Re: SPIP: Burst-aware memoryOverhead allocation algorithm for Spark@K8S

Tan Vu Wed, 31 Dec 2025 21:24:08 -0800

+1 (non-binding)

I have read through all the messages and agree with Nan that the risk
described by Vaquar is quite rare and can mostly be avoided by setting a
conservative value for the bursty factor
(at least for the K8s environment my service is running on)


On Thu, Jan 1, 2026 at 10:50 AM vaquar khan <[email protected]> wrote:

> I am changing my vote +1 to  0 (Non-binding)
> *Reason*: I support the feature goal, but I cannot vote +1 because the
> safety documentation regarding Kubelet Bug #131169(
> https://github.com/kubernetes/kubernetes/issues/131169)  was not
> included.I stand by the technical risks highlighted in the discussion
> thread.
>
> Regards,
> Viquar khan
>
> On Tue, 30 Dec 2025 at 15:26, vaquar khan <[email protected]> wrote:
>
>> HI Sean ,
>>
>> I use drafting tools to help me communicate clearly, as English is not my
>> first language .
>>
>> Since I have been part of this group since 2014, I value this community
>> highly. It doesn't feel good to be accused of wasting time after all these
>> years. I’ll make an effort to keep things shorter moving forward as i am
>> also working on same issues.
>>
>> Have you seen any issue in my proposals and if keep discussion techical
>> would help spark community.
>>
>>
>> Regards,
>> Vaquar khan
>>
>>
>> On Tue, Dec 30, 2025, 2:50 PM Sean Owen <[email protected]> wrote:
>>
>>> vaquar I think I need to ask, how much of your messages are written by
>>> an AI? It has many stylistic characteristics of this output. This is not by
>>> itself wrong.
>>> While well-formed, the replies are verbose and repetitive, and seem to
>>> be talking past the responses you receive.
>>> There are 1000s of subscribers here and I want to make sure we are
>>> spending everyone's time in good faith.
>>>
>>> On Tue, Dec 30, 2025 at 9:29 AM vaquar khan <[email protected]>
>>> wrote:
>>>
>>>> Hi Nan, Yao, and Chao,
>>>>
>>>> I have done a deep dive into the underlying Linux and Kubernetes kernel
>>>> behaviors to validate our respective positions. While I fully support
>>>> the economic goal of reclaiming the estimated 30-50% of stranded memory in
>>>> static clusters, the technical evidence suggests that the
>>>> "Zero-Guarantee" configuration is not just an optimization choice—it is
>>>> architecturally unsafe for standard Kubernetes environments due to how the
>>>> kernel calculates OOM scores.

PROVIDED RECORDS —
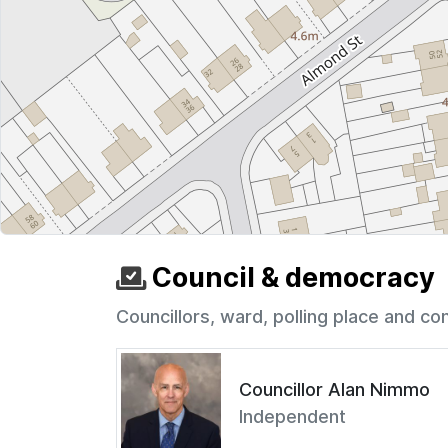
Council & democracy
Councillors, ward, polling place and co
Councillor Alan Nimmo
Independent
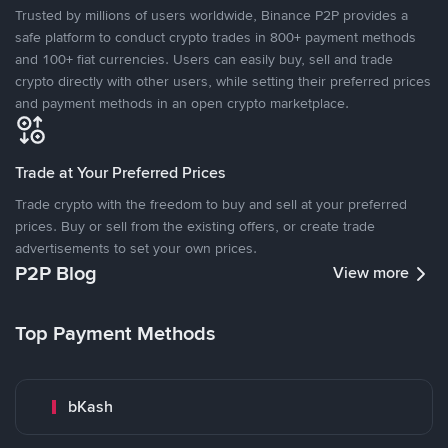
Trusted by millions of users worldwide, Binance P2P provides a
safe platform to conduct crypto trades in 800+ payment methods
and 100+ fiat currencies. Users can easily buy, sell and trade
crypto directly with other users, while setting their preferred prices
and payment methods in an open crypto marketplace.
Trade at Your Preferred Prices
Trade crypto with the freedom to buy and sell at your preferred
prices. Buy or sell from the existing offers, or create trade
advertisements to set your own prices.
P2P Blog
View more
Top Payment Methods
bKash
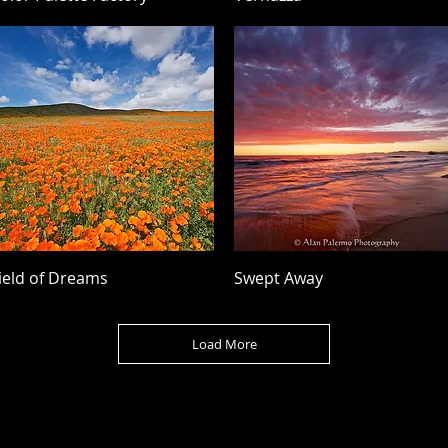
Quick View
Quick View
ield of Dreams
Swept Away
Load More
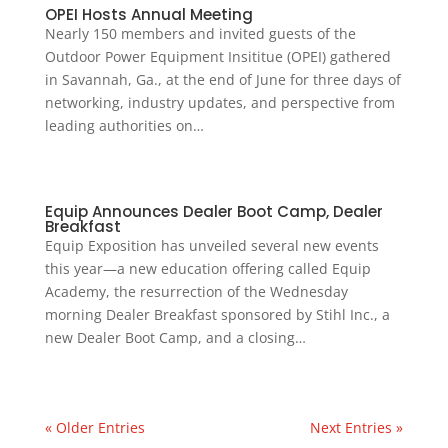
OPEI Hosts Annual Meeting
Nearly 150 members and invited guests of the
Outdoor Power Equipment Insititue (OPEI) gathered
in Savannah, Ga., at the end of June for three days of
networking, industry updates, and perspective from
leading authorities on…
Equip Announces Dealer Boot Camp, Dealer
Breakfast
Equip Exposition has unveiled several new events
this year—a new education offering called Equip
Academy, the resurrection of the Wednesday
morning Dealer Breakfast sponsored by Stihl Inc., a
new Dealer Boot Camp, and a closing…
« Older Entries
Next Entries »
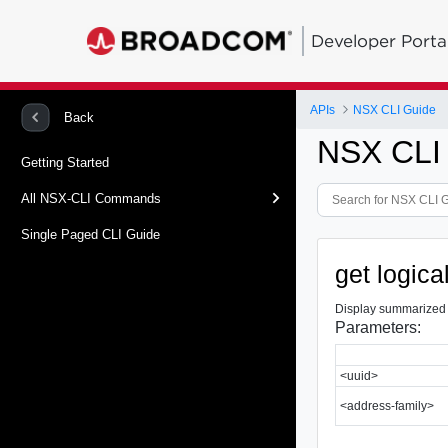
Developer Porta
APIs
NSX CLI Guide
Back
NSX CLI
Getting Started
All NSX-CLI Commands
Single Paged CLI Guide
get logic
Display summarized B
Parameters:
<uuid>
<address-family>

WORK ORDER A —
Quote the text of the mailing list reply about the SPIP vote word for word, from "I have read" to "is running on)".
WORK ORDER B —
Print the lines in the records from the line with "Trusted by millions" to the line with "Trade crypto with", both included, and nothing else.

ANSWER A —
I have read through all the messages and agree with Nan that the risk
described by Vaquar is quite rare and can mostly be avoided by setting a
conservative value for the bursty factor
(at least for the K8s environment my service is running on)

ANSWER B —
Trusted by millions of users worldwide, Binance P2P provides a
safe platform to conduct crypto trades in 800+ payment methods
and 100+ fiat currencies. Users can easily buy, sell and trade
crypto directly with other users, while setting their preferred prices
and payment methods in an open crypto marketplace.
Trade at Your Preferred Prices
Trade crypto with the freedom to buy and sell at your preferred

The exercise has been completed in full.